Zealandia was the creation of Britons, & she is clearly junior to, & subordinate to, Britannia. She makes a poor symbol for nationalists, which is perhaps why she was largely abandoned by the NZ state in the late 20th century.
The name of the Dominion Movement, the predecessor to Action Zealandia, also showed up a cultural confusion. It was supposed to allude to ARD Fairburn's long poem, which criticised & satirised Depression-era NZ.
But Fairburn's 'Dominion' was hardly a clarion call for New Zealand nationalists.

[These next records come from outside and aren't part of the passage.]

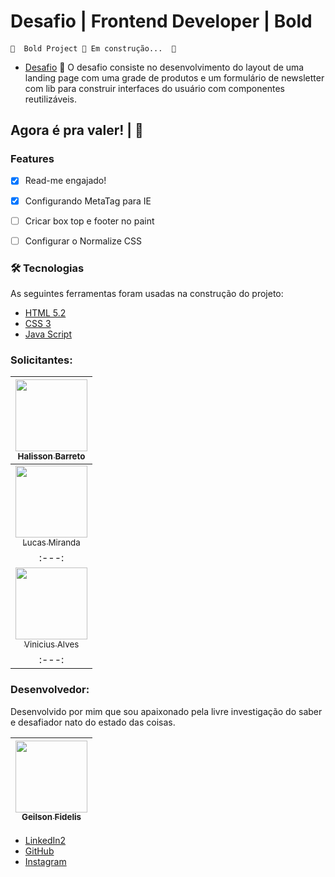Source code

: # Desafio | Frontend Developer | Bold

#### 
	🚧  Bold Project 🚀 Em construção...  🚧


- [Desafio](https://github.com/itsdare/desafio-frontend")
🚀 O desafio consiste no desenvolvimento do layout de uma landing page com uma grade de produtos e um formulário de newsletter com lib para construir interfaces do usuário com componentes reutilizáveis.


## Agora é pra valer! | :checkered_flag:

### Features

- [x] Read-me engajado!
- [x] Configurando MetaTag para IE
- [ ] Cricar box top e footer no paint
- [ ] Configurar o Normalize CSS


### 🛠 Tecnologias

As seguintes ferramentas foram usadas na construção do projeto:

- [HTML 5.2](https://www.w3.org/TR/html52/)
- [CSS 3](https://www.w3schools.com/css/)
- [Java Script](https://www.javascript.com/)

### Solicitantes: 

[<img src="https://programadoresbrasil.com.br/wp-content/uploads/2020/09/linkedin-1280x720-1.png" width=115 > <br> <sub> Halisson Barreto </sub>](https://www.linkedin.com/in/halisson-barreto-a2809051/) |
| :---: |
[<img src="https://media-exp1.licdn.com/dms/image/C4D03AQG-H3STsRyZgQ/profile-displayphoto-shrink_800_800/0/1616641301391?e=1623888000&v=beta&t=hwF65gCTCcS-EXIWIZDnbTCodWUbi_4Ul7iOazvkars" width=115 > <br> <sub> Lucas Miranda </sub>](https://www.linkedin.com/in/lummiranda/) |
| :---: | 
[<img src="https://media-exp1.licdn.com/dms/image/C4E03AQEU_84ESh0ttg/profile-displayphoto-shrink_800_800/0/1563165406182?e=1623888000&v=beta&t=pHiNEu5aylH1gTvhmvo1CO8KAMNzE0BpdYT_uh2HiTk" width=115 > <br> <sub> Vinicius Alves </sub>](https://www.linkedin.com/in/vin%C3%ADcius-alves-11513437/) |
| :---: |


### Desenvolvedor:

Desenvolvido por mim que sou apaixonado pela livre investigação do saber e desafiador nato do estado das coisas.

[<img src="https://avatars.githubusercontent.com/u/62431727?s=400&u=1a5259edc9f3bb12ed184bb994a7493a818f41e9&v=4" width=115 > <br> <sub> Geilson Fidelis </sub>](https://github.com/geilson25) |
| :---: |

- [LinkedIn2](https://www.linkedin.com/in/geilsonfidelis/)
- [GitHub](https://github.com/geilson25)
- [Instagram](https://www.instagram.com/geilsonfidelis/)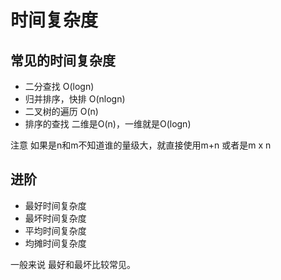 # 时间复杂度
## 常见的时间复杂度
- 二分查找 O(logn)
- 归并排序，快排 O(nlogn)
- 二叉树的遍历 O(n)
- 排序的查找 二维是O(n)，一维就是O(logn)

注意 如果是n和m不知道谁的量级大，就直接使用m+n 或者是m x n
## 进阶
- 最好时间复杂度
- 最坏时间复杂度
- 平均时间复杂度
- 均摊时间复杂度

一般来说 最好和最坏比较常见。
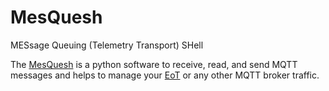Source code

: # MesQuesh

MESsage Queuing (Telemetry Transport) SHell

The [MesQuesh](https://gitlab/envot/mesquesh) is a python software to receive, read, and send MQTT messages and helps to manage your [EoT](https://envot.io) or any other MQTT broker traffic.
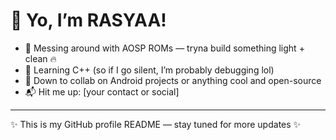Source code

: # 🌟 Yo, I’m RASYAA!

- 🔧 Messing around with AOSP ROMs — tryna build something light + clean 🔥
- 🧠 Learning C++ (so if I go silent, I’m probably debugging lol)
- 💬 Down to collab on Android projects or anything cool and open-source
- 📬 Hit me up: [your contact or social]

---

✨ This is my GitHub profile README — stay tuned for more updates ✨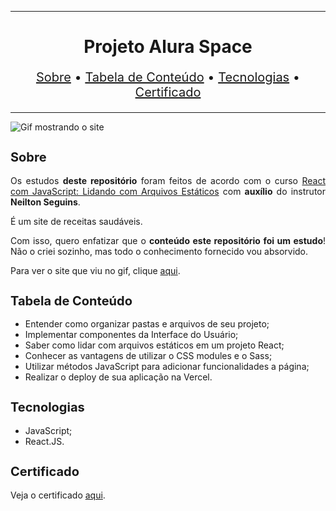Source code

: <hr>

<main>
    <h1 align="center">Projeto Alura Space</h1>
    <p align="center" style="font-size: 1.25rem;">
        <a href="#sobre">Sobre</a> •
        <a href="#tabela-de-conteudo">Tabela de Conteúdo</a> •
        <a href="#tecnologias">Tecnologias</a> •
        <a href="#certificado">Certificado</a>
    </p>
</main>

<hr>

<img src="Alura Space.gif" title="Gif mostrando o site">

<section id="sobre">
    <h2 style="font-size: 1.25rem;">Sobre</h2>
    <p style="text-align: justify;">Os estudos <b>deste repositório</b> foram feitos de acordo com o curso <a href="https://cursos.alura.com.br/course/react-javascript-arquivos-estaticos">React com JavaScript: Lidando com Arquivos Estáticos</a> com <b>auxílio</b> do instrutor <b>Neilton Seguins</b>.</p>
    <p style="text-align: justify;">É um site de receitas saudáveis.</p>
    <p style="text-align: justify;">Com isso, quero enfatizar que o <b>conteúdo este repositório foi um estudo</b>! Não o criei sozinho, mas todo o conhecimento fornecido vou absorvido.</p>
    <p style="text-align: justify;">Para ver o site que viu no gif, clique <a href="https://aluraspace.ebarbozadev.vercel.app/">aqui</a>.</p>
</section>

<section id="tabela-de-conteudo">
    <h2 style="font-size: 1.25rem;">Tabela de Conteúdo</h2>
    <ul style="text-align:"justify;"" align="justify">
        <li>Entender como organizar pastas e arquivos de seu projeto;</li>
        <li>Implementar componentes da Interface do Usuário;</li>
        <li>Saber como lidar com arquivos estáticos em um projeto React;</li>
        <li>Conhecer as vantagens de utilizar o CSS modules e o Sass;</li>
        <li>Utilizar métodos JavaScript para adicionar funcionalidades a página;</li>
        <li>Realizar o deploy de sua aplicação na Vercel.</li>
    </ul>
</section>

<section id="tecnologias">
    <h2 style="font-size: 1.25rem;">Tecnologias</h2>
    <ul>
        <li>JavaScript;</li>
        <li>React.JS.</li>
    </ul>
</section>

<section id="certificado">
    <h2 style="font-size: 1.25rem;">Certificado</h2>
    <p style="text-align: justify;">Veja o certificado <a href="https://cursos.alura.com.br/certificate/e4378342-6bca-4cd3-87b1-24a1aef6cefe">aqui</a>.</p>
</section>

Like his friend Allen Curnow, Fairburn mocked colonial New Zealanders as avaricious & ignorant: poor material for a culture.
I suspect that the white nationalists who latched onto Fairburn's poem were keen to find a local intellectual they could identify with. But the sceptical temper that Pakeha intellectuals have tended to adopt towards their country makes such an appropriation difficult. 

Wednesday, July 31, 2019

Going nuclear

We drive up South Kaipara Peninsula, towards the nuclear power station the Holyoake government planned in '66. I look over mud and mangroves, looking for three concrete chimneys t rise from the harbour, like the necks of taniwha or the rotten fangs of anglers' landings.
Cerian tells me, again, that the plants was never built. But I sense another iteration of reality, where protesters never raised placards, where the Maui gas field sat undiscovered, where the mangroves were pulled up like toheroa, where theodolites rooted themselves in vacant mud.
We reach the lagoon, which is greay and heavy, like Chernobyl's concrete sarcophagus. Cracks spread across its surface. I roll down the window, feel the ions prick my cheek, taste metal on my tongue. In an hour the sun will set, an A bomb in reverse.